- [Written request 1] In the passage on PISA's critics, what is the title of the book that nearly 20 researchers from multiple European countries presented in 2007?

- [Passage to read]
=-=-=

Kreiner was not the first or only scholar to raise questions about PISA’s technical flaws. In 2007, a collection of nearly 20 researchers from multiple European countries presented their critical analyses in the book PISA According to PISA: Does PISA Keep What It Promises. Independent scholars from all over the world took apart PISA’s methodology, examining how it was designed; how it sampled, collected, and presented data; and what its outcomes were. Then the researchers compared the test’s real-life validity to its claims [3]. Almost all of them “raise[d] serious doubts concerning the theoretical and methodological standards applied within PISA, and particularly to its most prominent by-products, its national league tables or analyses of school systems” [3, p. 10]. Among their conclusions:
- PISA is by design culturally biased and methodologically constrained to a degree which prohibits accurate representations of what actually is achieved in and by schools. Nor is there any proof that what it covers is a valid conceptualization of what every student should know.
- The product of most public value, the national league tables, are based on so many weak links that they should be abandoned right away. If only a few of the methodological issues raised in this volume are on target, the league tables depend on assumptions about the validity and reliability which are unattainable.
- The widely discussed by-products of PISA, such as the analyses of “good schools,” “good instruction” or differences between school systems … go far beyond what a cautious approach to these data allows for. They are more often than not speculative… [3, p. 12-13].
PISA did respond to some of the technical challenges. For example Andreas Schleicher, PISA’s face to the world, wrote a commentary[1] responding to Kreiner’s charges in TES.
While the dispute over PISA’s technical flaws continues, some argue that even if PISA did everything right technically, it still could not possibly claim to be measuring the quality of entire education systems, let alone their students’ ability to live in the modern world.

=-=-=

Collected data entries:

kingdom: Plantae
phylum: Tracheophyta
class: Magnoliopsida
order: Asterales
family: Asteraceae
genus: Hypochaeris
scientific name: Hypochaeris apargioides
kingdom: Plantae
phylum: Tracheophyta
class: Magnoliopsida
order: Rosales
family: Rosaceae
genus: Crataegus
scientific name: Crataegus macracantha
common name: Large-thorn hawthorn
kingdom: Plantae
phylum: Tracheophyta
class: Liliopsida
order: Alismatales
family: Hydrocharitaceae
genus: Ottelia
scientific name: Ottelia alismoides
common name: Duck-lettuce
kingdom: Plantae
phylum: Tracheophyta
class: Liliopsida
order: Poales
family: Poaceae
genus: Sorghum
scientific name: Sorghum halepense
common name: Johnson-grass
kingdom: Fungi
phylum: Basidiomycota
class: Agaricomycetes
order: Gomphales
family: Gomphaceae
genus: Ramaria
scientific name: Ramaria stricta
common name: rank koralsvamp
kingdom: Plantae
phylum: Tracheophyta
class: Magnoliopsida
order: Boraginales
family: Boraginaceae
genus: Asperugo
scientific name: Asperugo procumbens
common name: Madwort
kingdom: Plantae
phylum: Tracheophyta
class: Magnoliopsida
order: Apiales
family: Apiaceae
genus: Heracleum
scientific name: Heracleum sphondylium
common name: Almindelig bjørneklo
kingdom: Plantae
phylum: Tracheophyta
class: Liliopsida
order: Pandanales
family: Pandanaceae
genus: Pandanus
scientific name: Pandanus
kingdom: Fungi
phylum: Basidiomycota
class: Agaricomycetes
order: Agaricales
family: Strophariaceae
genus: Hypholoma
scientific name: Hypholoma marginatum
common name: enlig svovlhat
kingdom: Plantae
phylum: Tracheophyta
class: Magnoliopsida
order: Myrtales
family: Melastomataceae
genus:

=-=-=

- [Written request 2] Extract every line of the collected data entries above, from the first kingdom line to the last line, reproducing each one word for word.

- [Correct response 1] PISA According to PISA: Does PISA Keep What It Promises

- [Correct response 2]
kingdom: Plantae
phylum: Tracheophyta
class: Magnoliopsida
order: Asterales
family: Asteraceae
genus: Hypochaeris
scientific name: Hypochaeris apargioides
kingdom: Plantae
phylum: Tracheophyta
class: Magnoliopsida
order: Rosales
family: Rosaceae
genus: Crataegus
scientific name: Crataegus macracantha
common name: Large-thorn hawthorn
kingdom: Plantae
phylum: Tracheophyta
class: Liliopsida
order: Alismatales
family: Hydrocharitaceae
genus: Ottelia
scientific name: Ottelia alismoides
common name: Duck-lettuce
kingdom: Plantae
phylum: Tracheophyta
class: Liliopsida
order: Poales
family: Poaceae
genus: Sorghum
scientific name: Sorghum halepense
common name: Johnson-grass
kingdom: Fungi
phylum: Basidiomycota
class: Agaricomycetes
order: Gomphales
family: Gomphaceae
genus: Ramaria
scientific name: Ramaria stricta
common name: rank koralsvamp
kingdom: Plantae
phylum: Tracheophyta
class: Magnoliopsida
order: Boraginales
family: Boraginaceae
genus: Asperugo
scientific name: Asperugo procumbens
common name: Madwort
kingdom: Plantae
phylum: Tracheophyta
class: Magnoliopsida
order: Apiales
family: Apiaceae
genus: Heracleum
scientific name: Heracleum sphondylium
common name: Almindelig bjørneklo
kingdom: Plantae
phylum: Tracheophyta
class: Liliopsida
order: Pandanales
family: Pandanaceae
genus: Pandanus
scientific name: Pandanus
kingdom: Fungi
phylum: Basidiomycota
class: Agaricomycetes
order: Agaricales
family: Strophariaceae
genus: Hypholoma
scientific name: Hypholoma marginatum
common name: enlig svovlhat
kingdom: Plantae
phylum: Tracheophyta
class: Magnoliopsida
order: Myrtales
family: Melastomataceae
genus:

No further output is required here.